The show includes more formal collaborations as well. For example, animations and drawings by William Kentridge that were produced when the artist was commissioned to work on The Magic Flute by the Belgian Opera House in 2003. Another video installation by Bill Viola, Becoming Light (2005) was produced in relation to a commissioned collaboration between Viola and director Peter Sellars for the Paris Opera’s 2005 production of Wagner’s Tristan and Isolde. The room is empty and dark, with a large projection screen on which two figures—a man and a woman—float slowly and effortlessly in dark water. Viola’s work often elicits highly produced emotions, and this is no exception. The figures are beautifully illuminated within the cross hairs of light, drifting closer and closer together until they disappear into a bubble of air. Still, as a response to Wagner’s epic and difficult opera, Viola’s installation lacks any awkward or trembling variables, interpreting a tragic love affair without either the grotesque stutters of drowning or the atonal disease of Wagner’s compositions.

At various times throughout Bel Canto, one hears the voice of Nadine Benjamin—a London-born soprano of Jamaican and Indian descent—singing an aria from La Traviata, infusing the air with a sense of beautiful yet profound tragedy. In a large screening room, she is seen singing throughout Yinka Shonibare CBE’s Addio del Passato (2012), a film that plays with art historical tropes in order to call attention to racial and colonial hierarchies implicit within the Western Canon. The main focus of this piece is Benjamin and her aria; she plays the role of a Caribbean-born English lady, Frances Nesbit, lamenting the estrangement of her husband while singing the final song of Violetta, who dies of tuberculosis. Benjamin-as-Nesbit sings Violetta’s song while walking through a historic English manor, an English garden, and a greenhouse. The screen is periodically interrupted with still scenes of Lord Nesbit, positioned to reenact works paintings like Henry Wallis’ The Death of Chatterton (1856), or François-Guillaume Ménageot’s The Death of Leonardo da Vinci in the Arms of Francis I (1781). The costumes within the work are fashioned out of Shonibare’s signature Batik cloth, a fabric that is typically associated with African identity (despite being originally produced in Indonesia and circulated by Dutch colonial shipping routes). The film, as with every element of Shonibare’s work, is a carefully crafted acknowledgment of complex layers of history, aesthetic aspiration, and political identity. It is a gut-wrenching masterpiece.

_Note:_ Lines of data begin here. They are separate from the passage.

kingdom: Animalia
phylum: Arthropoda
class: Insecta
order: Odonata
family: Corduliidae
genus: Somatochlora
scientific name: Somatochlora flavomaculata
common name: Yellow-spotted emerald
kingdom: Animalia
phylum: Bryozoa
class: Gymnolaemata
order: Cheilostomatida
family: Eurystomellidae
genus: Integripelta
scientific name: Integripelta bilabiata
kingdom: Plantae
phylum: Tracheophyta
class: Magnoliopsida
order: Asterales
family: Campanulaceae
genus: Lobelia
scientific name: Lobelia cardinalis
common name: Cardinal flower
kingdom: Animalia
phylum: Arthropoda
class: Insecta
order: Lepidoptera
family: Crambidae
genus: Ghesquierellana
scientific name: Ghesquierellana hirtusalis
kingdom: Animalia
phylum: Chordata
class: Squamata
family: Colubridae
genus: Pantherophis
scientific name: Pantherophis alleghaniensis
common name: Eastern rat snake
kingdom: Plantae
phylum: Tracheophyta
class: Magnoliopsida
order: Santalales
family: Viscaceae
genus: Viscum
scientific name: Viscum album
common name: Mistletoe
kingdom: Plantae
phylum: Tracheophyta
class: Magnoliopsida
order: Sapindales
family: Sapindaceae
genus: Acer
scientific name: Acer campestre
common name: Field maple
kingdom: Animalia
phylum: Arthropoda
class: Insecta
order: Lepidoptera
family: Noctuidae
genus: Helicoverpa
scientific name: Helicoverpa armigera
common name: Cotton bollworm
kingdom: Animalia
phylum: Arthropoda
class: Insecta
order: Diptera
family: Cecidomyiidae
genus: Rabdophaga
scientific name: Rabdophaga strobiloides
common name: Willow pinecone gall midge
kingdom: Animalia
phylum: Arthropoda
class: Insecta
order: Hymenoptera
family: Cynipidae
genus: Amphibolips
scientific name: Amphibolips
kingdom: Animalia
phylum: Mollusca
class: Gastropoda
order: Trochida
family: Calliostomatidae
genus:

Unlike a live production, Benjamin’s character is doomed to iterate and reiterate this moment of suffering over and over again. She is not permitted to die. Even when she collapses, she is forced to rise again, making her way through the same garden path, past the same diasporic plants, through the same libraries of leather-bound volumes of white male opinion. This feels like a key point in the show— perhaps also the most incisive and importantly critical—for it asks the viewer what we are to do with the aesthetic forms and societal structures that we are at once attached to, critical of, but often doomed to repeat.

Often, I find myself asking what art is for. What is it intended to accomplish? I do not mean this either as a rhetorical question or an embittered one, but what does it do? What should it do? As a birdwatcher maintains a divided mind, at the ready to see some new species arrive on their periphery when least expected, so I watch for answers to this question. I enjoy that opera has an origin story rooted in the myth of Orpheus and Eurydice—the idea that music provides a chance for transformation—but such a reason for being is not what Bel Canto supplies. Perhaps because this exhibit was co-organized between such prominent cultural institutions, the show does not make a case for why opera, or art for that matter, is significant. Rather, it relies upon the individual contributions of its artists to share their own respective insights, troubles, refractions, and critiques of the form. Its ultimate expression is that opera is of interest. Fortunately, I would agree.


Bel Canto: Contemporary Artists Explore Opera at SITE Sante Fe runs until January 5, 2020.